At the simple words, the sobs stopped.  Time seemed to stand still as child and adult locked eyes.  Then the most unexpected thing – a sloppy, wet, little boy kiss planted firmly on his foster dad’s cheek.  He ran off to play, leaving his caregivers stunned, realizing that heaven met earth for just a moment that day.




“Heaven meets earth like a sloppy, wet kiss        

And my heart turns violently inside of my chest

I don’t have time to maintain these regrets

When I think about the way that He loves us.”

How He Loves – lyrics by John Mark McMillan

Dec 252010

He was a big man, with a full beard and broad shoulders and calloused hands that looked like they knew a good day’s work.  He didn’t say much, just listened to my questions and nodded as his wife supplied the answers.  “We think he was born on time, and he seems pretty healthy, but we don’t know much else.  We heard that his mom was very young, and that she wasn’t in a very good position to take care of him.”  This baby was lucky, moving from the hospital straight to their home.  I knew that a half dozen other newborns were laying in the foster shelter as we spoke, waiting for a place to go. 

He edged closer to the table, watching my every move as I examined the infant, as if he was concerned I might miss something or be too rough.  Only when the boy was wrapped snug in a blanket and back in the safety of his wife’s arms did he relax a little.  “How long have you been foster parents?” I asked.  “Four years,” he answered.  “Seven kids.  I miss them all.  I wonder what they will grow up to be.  If  somehow I was able to have an impact on them.  Never knew I could love someone else’s child like that.” 

It is a special thing to be a dad.  But it is a divine calling to be the dad of someone else’s child.  A holy opportunity.  Are you up for it?

…an angel of the Lord appeared to him in a dream and said, “Joseph, son of David, do not be afraid to take Mary home as your wife, because what is conceived in her is from the Holy Spirit.  She will give birth to a son, and you are to give him the name Jesus, because He will save people from their sins” … when Joseph woke up, he did what the angel of the Lord had commanded him.   Matthew 1:20-24 (NIV)

Sep 172010

It had been two years since our first encounter, when she came to foster care as a victim of years of sexual abuse by a close family member.  My mind flashed back to that day, to that kid.  To the anger, fear, and depression, the desire to leave this world far behind, with no hope at all that the next would be any better.  Flashed back to the fresh carving on her stomach.

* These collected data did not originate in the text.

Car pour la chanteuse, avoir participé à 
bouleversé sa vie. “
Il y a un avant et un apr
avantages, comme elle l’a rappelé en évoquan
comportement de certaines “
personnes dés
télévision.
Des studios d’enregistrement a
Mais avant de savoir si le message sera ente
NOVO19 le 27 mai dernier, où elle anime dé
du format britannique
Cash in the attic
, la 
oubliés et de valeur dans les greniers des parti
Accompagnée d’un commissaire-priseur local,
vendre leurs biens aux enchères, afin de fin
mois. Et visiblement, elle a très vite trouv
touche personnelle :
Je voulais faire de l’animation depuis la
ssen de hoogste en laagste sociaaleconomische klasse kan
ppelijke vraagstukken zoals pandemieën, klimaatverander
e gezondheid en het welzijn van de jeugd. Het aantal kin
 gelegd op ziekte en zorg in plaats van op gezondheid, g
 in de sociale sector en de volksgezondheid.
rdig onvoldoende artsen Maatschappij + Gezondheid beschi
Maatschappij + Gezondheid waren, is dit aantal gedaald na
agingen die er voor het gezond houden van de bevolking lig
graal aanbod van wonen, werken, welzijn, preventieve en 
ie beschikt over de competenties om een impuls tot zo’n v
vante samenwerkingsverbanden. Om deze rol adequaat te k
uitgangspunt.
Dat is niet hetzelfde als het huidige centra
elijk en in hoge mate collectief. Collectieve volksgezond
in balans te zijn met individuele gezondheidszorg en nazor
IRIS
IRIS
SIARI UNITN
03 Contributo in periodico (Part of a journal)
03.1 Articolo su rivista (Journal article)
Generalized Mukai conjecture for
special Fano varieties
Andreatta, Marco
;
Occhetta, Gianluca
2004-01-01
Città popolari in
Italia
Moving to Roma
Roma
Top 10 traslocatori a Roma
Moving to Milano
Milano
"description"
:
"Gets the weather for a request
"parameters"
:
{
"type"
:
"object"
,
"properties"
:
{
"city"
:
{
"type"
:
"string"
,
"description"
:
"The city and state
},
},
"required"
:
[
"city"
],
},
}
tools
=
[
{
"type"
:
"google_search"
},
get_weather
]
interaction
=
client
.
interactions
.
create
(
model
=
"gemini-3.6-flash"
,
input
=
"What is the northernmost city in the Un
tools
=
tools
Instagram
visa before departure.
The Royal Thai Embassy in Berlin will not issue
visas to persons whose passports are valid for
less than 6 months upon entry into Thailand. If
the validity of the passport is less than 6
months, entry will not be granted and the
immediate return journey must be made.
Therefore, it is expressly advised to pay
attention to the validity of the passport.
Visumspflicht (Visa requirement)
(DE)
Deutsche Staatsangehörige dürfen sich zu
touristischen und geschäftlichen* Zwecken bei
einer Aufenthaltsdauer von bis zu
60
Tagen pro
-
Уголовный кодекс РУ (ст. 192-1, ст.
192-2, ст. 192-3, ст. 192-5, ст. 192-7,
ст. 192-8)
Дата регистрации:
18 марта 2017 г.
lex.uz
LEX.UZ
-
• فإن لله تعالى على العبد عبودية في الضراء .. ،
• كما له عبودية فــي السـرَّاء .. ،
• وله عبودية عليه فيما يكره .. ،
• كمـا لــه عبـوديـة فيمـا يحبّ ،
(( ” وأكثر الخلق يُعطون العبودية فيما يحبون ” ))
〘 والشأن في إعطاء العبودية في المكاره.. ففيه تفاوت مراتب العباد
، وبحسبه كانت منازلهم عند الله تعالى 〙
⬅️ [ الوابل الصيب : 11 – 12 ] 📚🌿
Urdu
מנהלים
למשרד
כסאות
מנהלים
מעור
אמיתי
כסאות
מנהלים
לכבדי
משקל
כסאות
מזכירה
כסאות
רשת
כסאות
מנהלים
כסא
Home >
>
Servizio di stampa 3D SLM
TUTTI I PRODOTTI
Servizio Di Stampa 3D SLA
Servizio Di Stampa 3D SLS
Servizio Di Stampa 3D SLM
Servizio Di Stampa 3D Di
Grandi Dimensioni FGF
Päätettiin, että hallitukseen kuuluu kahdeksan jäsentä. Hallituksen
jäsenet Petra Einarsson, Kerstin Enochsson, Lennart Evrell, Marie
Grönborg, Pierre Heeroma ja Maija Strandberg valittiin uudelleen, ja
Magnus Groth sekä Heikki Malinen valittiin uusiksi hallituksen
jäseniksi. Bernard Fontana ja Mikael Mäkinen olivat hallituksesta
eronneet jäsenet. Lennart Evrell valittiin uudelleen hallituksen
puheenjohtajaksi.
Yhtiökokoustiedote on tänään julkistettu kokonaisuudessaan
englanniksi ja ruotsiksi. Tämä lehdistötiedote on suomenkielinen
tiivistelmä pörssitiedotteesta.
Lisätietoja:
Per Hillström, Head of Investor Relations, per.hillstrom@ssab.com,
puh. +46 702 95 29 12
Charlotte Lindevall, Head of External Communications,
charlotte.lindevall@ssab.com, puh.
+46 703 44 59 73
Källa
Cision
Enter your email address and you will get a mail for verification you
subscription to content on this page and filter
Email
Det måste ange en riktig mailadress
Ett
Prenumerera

The sound of a baby crying in the next room snapped my attention back to the present.  To the confident, half-smiling young lady sitting on my exam table.  “I remember you from when I was here before,” she said.  She was so different.  I was speechless, didn’t know what to say or how to even ask what the difference was, so I stalled.  Listened to her heartbeat, looked in her ears, that sort of thing.  Finally, the words came. 

“How are you doing?  Or maybe the real question I want answered is how are you doing so well?”

She smiled even wider, and told me about the family that had taken care of her after she left the shelter.  How they had treated her like one of their own kids.  Had taught her about family and trust and relationships and value.  Her answer to my question?

“I have been with someone who loves me.” 

Simple.  Powerful.  Life-changing. 

Will someone say that about you or me?  That being in OUR presence meant that they were with someone who loved them?  I hope so.  With all my heart, I hope so.